One facet of her old self had not returned. The confidence and certainty she once possessed did not appear to be returning. She wished she felt differently, but she knew it was unlikely to change at this time. It was not that she doubted herself, but that she knew who she was up against this time. She could not be confident when it was likely that she would end up face to face with Erramun.

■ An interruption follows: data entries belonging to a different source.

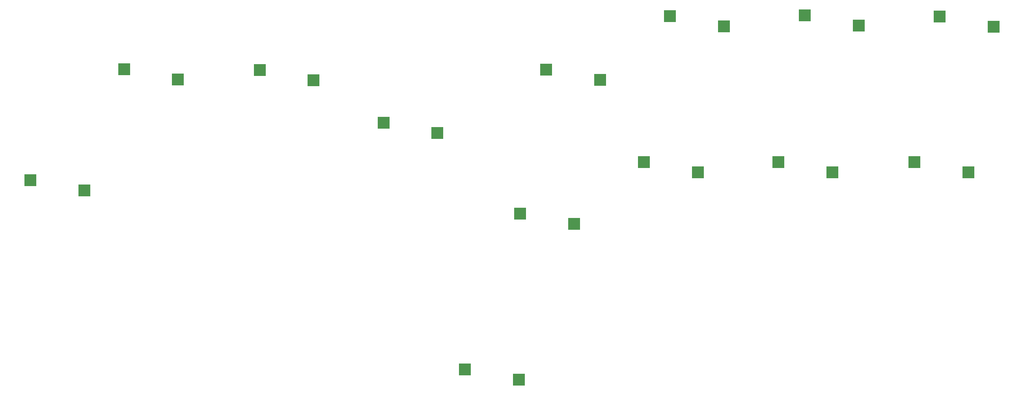
<source format=gbp>
%TF.GenerationSoftware,KiCad,Pcbnew,(6.0.7)*%
%TF.CreationDate,2022-08-15T09:31:34+10:00*%
%TF.ProjectId,Flatbox-rev1_1,466c6174-626f-4782-9d72-6576315f312e,rev?*%
%TF.SameCoordinates,Original*%
%TF.FileFunction,Paste,Bot*%
%TF.FilePolarity,Positive*%
%FSLAX46Y46*%
G04 Gerber Fmt 4.6, Leading zero omitted, Abs format (unit mm)*
G04 Created by KiCad (PCBNEW (6.0.7)) date 2022-08-15 09:31:34*
%MOMM*%
%LPD*%
G01*
G04 APERTURE LIST*
%ADD10R,2.600000X2.600000*%
G04 APERTURE END LIST*
D10*
X34825000Y-82950000D03*
X46375000Y-85150000D03*
X236195000Y-81290000D03*
X224645000Y-79090000D03*
X195435000Y-79090000D03*
X206985000Y-81290000D03*
X178135000Y-81290000D03*
X166585000Y-79090000D03*
X151525000Y-92400000D03*
X139975000Y-90200000D03*
X230085000Y-47750000D03*
X241635000Y-49950000D03*
X212665000Y-49710000D03*
X201115000Y-47510000D03*
X183695000Y-49830000D03*
X172145000Y-47630000D03*
X157135000Y-61360000D03*
X145585000Y-59160000D03*
X139695000Y-125870000D03*
X128145000Y-123670000D03*
X122195000Y-72770000D03*
X110645000Y-70570000D03*
X95595000Y-61420000D03*
X84045000Y-59220000D03*
X66500000Y-61300000D03*
X54950000Y-59100000D03*
M02*

</source>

She could not forget for a moment that he told her he would kill her if she failed him, and she not only failed him but abandoned his patronage to seek protection under one of his rivals. While trying to get Lady Nyura to be reasonable and return to Detreya, she would be trying to remain beneath Erramun’s notice.
The trail was still cold. There was not much of a chance to confirm if she was on the right track while in the middle of the desert. Now that she had made it to the other side, she had more of an opportunity to check the signs and get a feel for things. Outside of the desert, there would be actual roads to follow instead of the markers for the small caravans that usually crossed the desert in starts and stops.
Those caravans had stopped now. The threat of war put an end to them before anyone else had much of a chance to even adjust to the idea. The traders and merchants dared not risk losing money when war was declared. It meant Ciel’s journey across the desert was even more lonely than usual.
Now there was a better chance of seeing someone again. She dreaded seeing someone as much as ever, but now she also desired it. There was no other way for her to get clues regarding where she might find Lady Nyura.
As soon as the desert seemed to be well and truly behind her, civilization seemed to pop up around her by magic. Ciel glanced around and took it all in. Most of what she noticed was barely worth her notice.
Then she spotted an inn in the distance. She had a finely tuned sixth sense when it came to inns. She could always tell when one was about to appear on the horizon and her eyes were ready and eager to see a comfortable place to pause her journey after many days of resting where and when she could and accumulating dust and sand that she would not fully do away with without a proper bath. An inn offered her that opportunity as well as prepared food that was a most welcome change after the travel-ready fare that had sustained her during her journey thus far. If the inn still managed to drum up a steady business under the threat of war, she might manage to overhear something useful.
At the moment, nothing seemed to matter as much as securing that bath.